Während sich die Linken berechtigterweise Hoffnungen auf einen Wiedereinzug machen, geht bei der FDP die nackte Angst um. Nach ihrem Zick-Zack-Abstimmungskurs in Sachen Migration sitzt die Partei mal wieder zwischen allen Stühlen. Dabei wollte Parteichef Christian Lindner seine Partei als gemäßigte Alternative zur AfD positionieren und setzte auf die Stimmen frustrierter Bürgerlicher. Doch in liberalkonservativen Kreisen dürfte die FDP einmal mehr als Umfaller gelten. Und in der linksliberalen Großstadt-Schickeria, die mal grün, mal gelb wählt, hat man die Nase über eine gemeinsame Abstimmung mit der AfD gerümpft. Er sei fassungslos über das Abstimmungsverhalten mancher Kollegen, zürnte Bundestagsvizepräsident Wolfgang Kubicki, nachdem sich mehr als 20 Abgeordnete im Bundestag dem von der CDU eingebrachten „Zustrombegrenzungsgesetz“ verweigerten. Darunter Parteiprominenz wie der stellvertretende Bundesvorsitzende Johannes Vogel oder der niedersächsische Landeschef Konstantin Kuhle. Sie gelten als Sozial-Liberale, die eine zu starke Anbindung an die Union ablehnen. Und eine irgendwie geartete Annäherung an die AfD ist mit ihnen nicht zu machen.

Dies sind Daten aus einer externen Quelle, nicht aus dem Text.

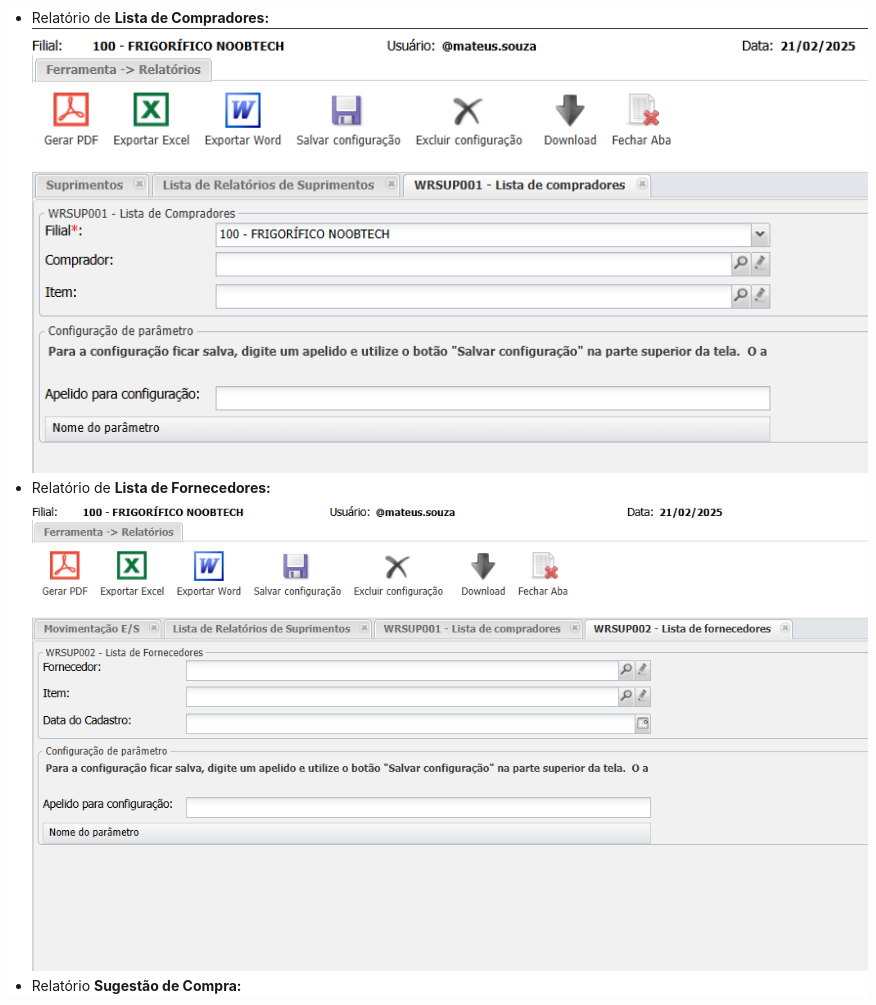 - Relatório de **Lista de  Compradores:**
![alt text](image-10.png)
- Relatório de **Lista de Fornecedores:**
![alt text](image-12.png)
- Relatório **Sugestão de Compra:**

Als vor Jahresfrist eine fragwürdige Recherche über das Treffen von Potsdam für Aufsehen sorgte, schlossen sich an vielen Orten Vertreter der Jungen Liberalen den Antifa-Protesten an. Die Nachwuchsorganisation der FDP war schon immer eine Kaderschmiede der Parteilinken, und Vogel lange Zeit ihr Vorsitzender. Er gilt als potentieller Drahtzieher eines möglichen Aufstandes gegen Lindner. Öffentlich vermeiden Kuhle und Vogel Kritik. Ihre Abwesenheit im Bundestag ließen sie unkommentiert, nahmen Wahlkampftermine wahr, als sei rein gar nichts passiert.
Auf dem Parteitag am letzten Wochenende versammelten sich alle Führungskräfte noch einmal symbolisch hinter dem Chef. Doch alle wissen: Die 11,4 Prozent von 2021 sind Stand heute Utopie. Sollte es die Hälfte werden, würde man das aus dem Stand unterschreiben. Doch Lindner kann es drehen und wenden, wie er will. Er wird am Wahlabend das Gesicht einer Verlierer-Partei sein. Schafft es die FDP doch noch knapp, könnte sich Lindner am Ende eventuell im Amt halten. Auch, weil weder Vogel noch Kuhle als Königsmörder gelten wollen. Doch scheitert die FDP an der Fünf-Prozent-Hürde, dann dürfte ihre Stunde sehr schnell schlagen. Wenn auch in der Rolle der politischen Konkursverwalter.